### [抜粋記事]
———

話題のDockerの魅力とは? OSSインフラナイター vol.1 レポート
6月15日、サイオステクノロジー株式会社のセミナールームにて「Docker 最前線!OSSエキスパート鼎談シリーズ: 攻めるITはこう実現する! OSSインフラナイター vol.1」が開催された。
ネットスケープ創業者 マーク・アンドリーセン氏が「すべての企業がソフトウェア会社になる」と予言したように、近年ではソフトウェアの活用による事業改善など様々な取り組みが見受けられる。2017年、ソフトウェアにおいてホットなトピックのひとつと言えばコンテナ技術だろう。
本イベントでは今もっとも人気のコンテナ技術「Docker」と、マイクロサービスなどで使われている「nginx」からみたコンテナ技術の講演があったのでレポートしていく。最後にOSSのエキスパート3名がエンタープライズITを語る鼎談の様子をお届けしよう。
巷で話題のDockerを知る ~ 先進企業は、なぜDockerを使って攻めるのか? ~
最初に登壇した日本ヒューレット・パッカード株式会社 オープンソース・Linuxテクノロジーエバンジェリストの古賀 政純氏は、Dockerが注目を集めている背景と革新性を語った。近年はビジネスの変化に瞬時に対応するためにマイクロサービス化が進んでいる。マイクロサービスとは小さなアプリケーションを組み合わせて構成されたシステムで、この小さなアプリケーションが動作するのがコンテナだ。

———

### [課題 A]
Dockerイベントのレポートで、最初に登壇した古賀政純氏はどの会社に所属していますか。
### [課題 B]
Dockerイベントのレポートを、最後の文の後から書き継いでください。
記録は、Dockerイベントのレポートとは別の資料です。

———

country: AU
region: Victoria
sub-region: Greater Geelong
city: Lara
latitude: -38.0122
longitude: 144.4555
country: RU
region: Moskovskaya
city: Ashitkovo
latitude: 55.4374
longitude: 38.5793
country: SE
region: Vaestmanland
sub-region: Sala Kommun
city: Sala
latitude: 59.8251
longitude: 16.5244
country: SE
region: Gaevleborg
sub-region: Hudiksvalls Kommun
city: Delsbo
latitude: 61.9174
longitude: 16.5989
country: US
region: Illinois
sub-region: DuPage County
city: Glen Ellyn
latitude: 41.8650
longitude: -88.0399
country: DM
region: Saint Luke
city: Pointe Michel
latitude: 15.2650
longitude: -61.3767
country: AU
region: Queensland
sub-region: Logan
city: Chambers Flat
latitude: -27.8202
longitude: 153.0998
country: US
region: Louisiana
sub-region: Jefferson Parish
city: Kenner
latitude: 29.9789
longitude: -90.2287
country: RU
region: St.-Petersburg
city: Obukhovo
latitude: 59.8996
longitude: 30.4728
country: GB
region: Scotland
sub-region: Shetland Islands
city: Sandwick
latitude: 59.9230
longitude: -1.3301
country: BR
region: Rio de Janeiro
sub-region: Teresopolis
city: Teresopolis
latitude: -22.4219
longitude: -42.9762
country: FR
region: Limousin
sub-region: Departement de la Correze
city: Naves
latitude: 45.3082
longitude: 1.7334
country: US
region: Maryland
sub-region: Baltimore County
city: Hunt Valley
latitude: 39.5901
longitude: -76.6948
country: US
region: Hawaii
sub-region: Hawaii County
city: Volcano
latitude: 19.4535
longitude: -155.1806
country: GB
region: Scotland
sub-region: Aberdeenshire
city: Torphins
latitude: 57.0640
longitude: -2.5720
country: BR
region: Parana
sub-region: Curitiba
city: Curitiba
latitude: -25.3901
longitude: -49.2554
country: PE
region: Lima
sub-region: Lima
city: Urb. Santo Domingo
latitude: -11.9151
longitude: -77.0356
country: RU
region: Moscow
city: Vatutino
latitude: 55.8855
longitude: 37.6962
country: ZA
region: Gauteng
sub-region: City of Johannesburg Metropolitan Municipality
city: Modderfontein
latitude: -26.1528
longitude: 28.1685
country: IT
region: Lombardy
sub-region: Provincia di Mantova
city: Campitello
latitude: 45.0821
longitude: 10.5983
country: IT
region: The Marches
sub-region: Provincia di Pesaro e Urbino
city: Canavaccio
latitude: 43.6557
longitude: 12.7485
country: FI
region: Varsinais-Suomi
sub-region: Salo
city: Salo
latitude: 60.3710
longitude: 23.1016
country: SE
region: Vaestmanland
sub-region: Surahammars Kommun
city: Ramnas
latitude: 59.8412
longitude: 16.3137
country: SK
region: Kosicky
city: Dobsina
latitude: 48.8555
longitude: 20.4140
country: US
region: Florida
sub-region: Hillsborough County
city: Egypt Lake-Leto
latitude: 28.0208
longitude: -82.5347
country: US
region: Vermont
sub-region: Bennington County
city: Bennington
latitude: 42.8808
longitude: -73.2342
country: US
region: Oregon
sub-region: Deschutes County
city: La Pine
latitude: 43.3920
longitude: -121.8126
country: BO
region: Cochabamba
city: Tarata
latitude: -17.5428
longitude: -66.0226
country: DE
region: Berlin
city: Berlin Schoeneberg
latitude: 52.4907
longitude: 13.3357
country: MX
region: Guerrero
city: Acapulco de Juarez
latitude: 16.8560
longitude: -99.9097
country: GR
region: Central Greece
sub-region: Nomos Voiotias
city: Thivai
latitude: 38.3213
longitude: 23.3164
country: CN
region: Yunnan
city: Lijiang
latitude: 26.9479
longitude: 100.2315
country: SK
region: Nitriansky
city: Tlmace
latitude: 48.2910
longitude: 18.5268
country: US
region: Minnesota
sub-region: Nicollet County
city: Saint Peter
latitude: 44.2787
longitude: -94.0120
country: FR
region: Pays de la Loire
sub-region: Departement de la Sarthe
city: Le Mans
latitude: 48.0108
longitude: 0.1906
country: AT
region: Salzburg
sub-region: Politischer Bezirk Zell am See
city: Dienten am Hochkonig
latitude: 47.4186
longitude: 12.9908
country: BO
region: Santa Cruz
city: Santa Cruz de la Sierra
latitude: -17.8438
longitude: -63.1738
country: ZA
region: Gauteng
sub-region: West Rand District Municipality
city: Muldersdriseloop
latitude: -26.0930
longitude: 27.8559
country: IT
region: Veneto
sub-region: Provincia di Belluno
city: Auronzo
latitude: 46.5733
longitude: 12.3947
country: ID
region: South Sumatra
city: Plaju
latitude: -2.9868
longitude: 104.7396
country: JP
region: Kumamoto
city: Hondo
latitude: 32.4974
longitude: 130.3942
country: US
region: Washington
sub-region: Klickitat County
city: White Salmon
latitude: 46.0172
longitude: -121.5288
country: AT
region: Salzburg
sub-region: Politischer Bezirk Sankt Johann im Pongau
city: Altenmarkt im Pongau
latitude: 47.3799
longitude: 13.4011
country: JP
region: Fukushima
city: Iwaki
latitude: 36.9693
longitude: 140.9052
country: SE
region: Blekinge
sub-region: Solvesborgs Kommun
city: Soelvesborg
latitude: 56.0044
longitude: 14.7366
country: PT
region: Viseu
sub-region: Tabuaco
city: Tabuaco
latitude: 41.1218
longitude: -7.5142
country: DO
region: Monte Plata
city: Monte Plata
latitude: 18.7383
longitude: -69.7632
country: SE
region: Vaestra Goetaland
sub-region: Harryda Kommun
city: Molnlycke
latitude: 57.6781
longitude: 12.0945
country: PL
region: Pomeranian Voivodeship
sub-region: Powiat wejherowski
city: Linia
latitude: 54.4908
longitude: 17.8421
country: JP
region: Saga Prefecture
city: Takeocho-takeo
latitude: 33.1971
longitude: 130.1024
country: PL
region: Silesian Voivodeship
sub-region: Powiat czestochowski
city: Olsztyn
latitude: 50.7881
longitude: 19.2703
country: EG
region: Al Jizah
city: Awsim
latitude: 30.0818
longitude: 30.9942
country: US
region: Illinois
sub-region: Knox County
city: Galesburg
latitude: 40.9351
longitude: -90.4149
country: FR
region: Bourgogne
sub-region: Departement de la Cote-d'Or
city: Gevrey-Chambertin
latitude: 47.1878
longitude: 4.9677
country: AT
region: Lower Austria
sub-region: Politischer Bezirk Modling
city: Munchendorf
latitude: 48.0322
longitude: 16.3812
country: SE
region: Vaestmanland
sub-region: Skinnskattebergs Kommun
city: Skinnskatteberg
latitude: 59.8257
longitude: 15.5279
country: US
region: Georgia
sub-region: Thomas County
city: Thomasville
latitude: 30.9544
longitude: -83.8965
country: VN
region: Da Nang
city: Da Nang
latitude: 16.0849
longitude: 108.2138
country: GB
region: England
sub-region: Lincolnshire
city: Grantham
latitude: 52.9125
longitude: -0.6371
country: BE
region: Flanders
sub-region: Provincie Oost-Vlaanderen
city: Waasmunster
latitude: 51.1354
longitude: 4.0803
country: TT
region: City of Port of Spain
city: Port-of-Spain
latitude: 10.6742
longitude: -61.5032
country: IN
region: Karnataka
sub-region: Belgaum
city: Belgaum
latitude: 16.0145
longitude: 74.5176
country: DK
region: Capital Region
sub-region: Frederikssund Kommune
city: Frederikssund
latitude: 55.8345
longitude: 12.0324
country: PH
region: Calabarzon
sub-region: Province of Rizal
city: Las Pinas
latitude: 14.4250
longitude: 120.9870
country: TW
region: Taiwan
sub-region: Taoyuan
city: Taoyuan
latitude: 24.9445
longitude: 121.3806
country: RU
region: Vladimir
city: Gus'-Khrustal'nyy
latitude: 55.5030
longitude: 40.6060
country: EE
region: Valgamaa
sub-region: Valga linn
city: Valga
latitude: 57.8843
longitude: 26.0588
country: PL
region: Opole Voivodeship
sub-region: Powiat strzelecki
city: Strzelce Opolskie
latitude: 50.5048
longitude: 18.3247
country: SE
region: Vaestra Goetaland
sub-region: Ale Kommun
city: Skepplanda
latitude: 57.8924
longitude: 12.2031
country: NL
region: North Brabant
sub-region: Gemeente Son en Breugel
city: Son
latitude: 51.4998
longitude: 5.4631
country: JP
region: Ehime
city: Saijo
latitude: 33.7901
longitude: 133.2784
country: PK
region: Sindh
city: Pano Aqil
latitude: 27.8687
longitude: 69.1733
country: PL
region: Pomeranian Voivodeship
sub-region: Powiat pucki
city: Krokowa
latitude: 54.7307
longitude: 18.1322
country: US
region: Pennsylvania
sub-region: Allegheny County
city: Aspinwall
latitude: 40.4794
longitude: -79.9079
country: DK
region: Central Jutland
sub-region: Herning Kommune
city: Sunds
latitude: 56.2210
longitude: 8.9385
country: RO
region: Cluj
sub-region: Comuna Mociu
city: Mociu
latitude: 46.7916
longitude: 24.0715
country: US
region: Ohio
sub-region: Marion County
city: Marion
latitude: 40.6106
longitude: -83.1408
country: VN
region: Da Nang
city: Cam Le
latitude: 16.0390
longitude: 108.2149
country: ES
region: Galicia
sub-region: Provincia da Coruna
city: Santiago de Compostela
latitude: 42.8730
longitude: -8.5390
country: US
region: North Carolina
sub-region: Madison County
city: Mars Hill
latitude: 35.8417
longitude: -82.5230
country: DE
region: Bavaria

———

### [作業結果 A]
日本ヒューレット・パッカード株式会社です。

### [作業結果 B]
コンテナについて簡単にざっくりと説明すると、OS環境に近いが異なるものの上で目的のプロセスのみが動作する。仮想化環境との違いでメリットとしては、OSのインストールが不要なため環境構築を高速化できる、Hypervisorを介さないためオーバーヘッドが小さい、必要最小限のプロセスだけ動くのでOS上で実行するよりも安全性が高いことが挙げられる。
次に、構築手順書に基づいてOSとアプリケーションを構築する作業を省くという発想からDockerを紐解いてみよう。ここで活躍するのがDocker Hub(コンテナ共有サービス)から入手できるDockerイメージだ。これはコンテナの実行に必要なファイルシステムで、構築作業不要でコンテナを起動できる。このコンテナ上で開発してイメージの更新を繰り返していくのがコンテナシステムの典型的な利用方法だ。
DockerイメージをTARアーカイブにしてコピーすれば簡単に移動可能で、環境構築の手順をコード化したDockerfileは一連の流れを自動化できる。さらにDockerコンテナは、コピー元とコピー先で同じように動作する仕組みになっている。すなわち、実行環境やライブラリのバージョン、環境変数の違いで動かないことはない。このように可搬性と冪等性を確保できるのがDockerの魅力であり、環境構築や開発の高速化に寄与しているのだ。
Dockerの活用例として紹介されたのが、本番環境に手を加えないイミュータブル・インフラストラクチャという考え方と、負荷分散装置やルータで本番と開発環境を一度に切り替えるレッド・ブラック・デプロイメントと呼ばれる手法だ。セキュリティーホールを塞ぐパッチの適用や新しいサービスをすぐに提供する際など、アプリケーションの更新作業が頻繁に発生する環境においてはスピーディに対応できる、Dockerを採用したレッド・ブラック・デプロイメントが効果的だろう。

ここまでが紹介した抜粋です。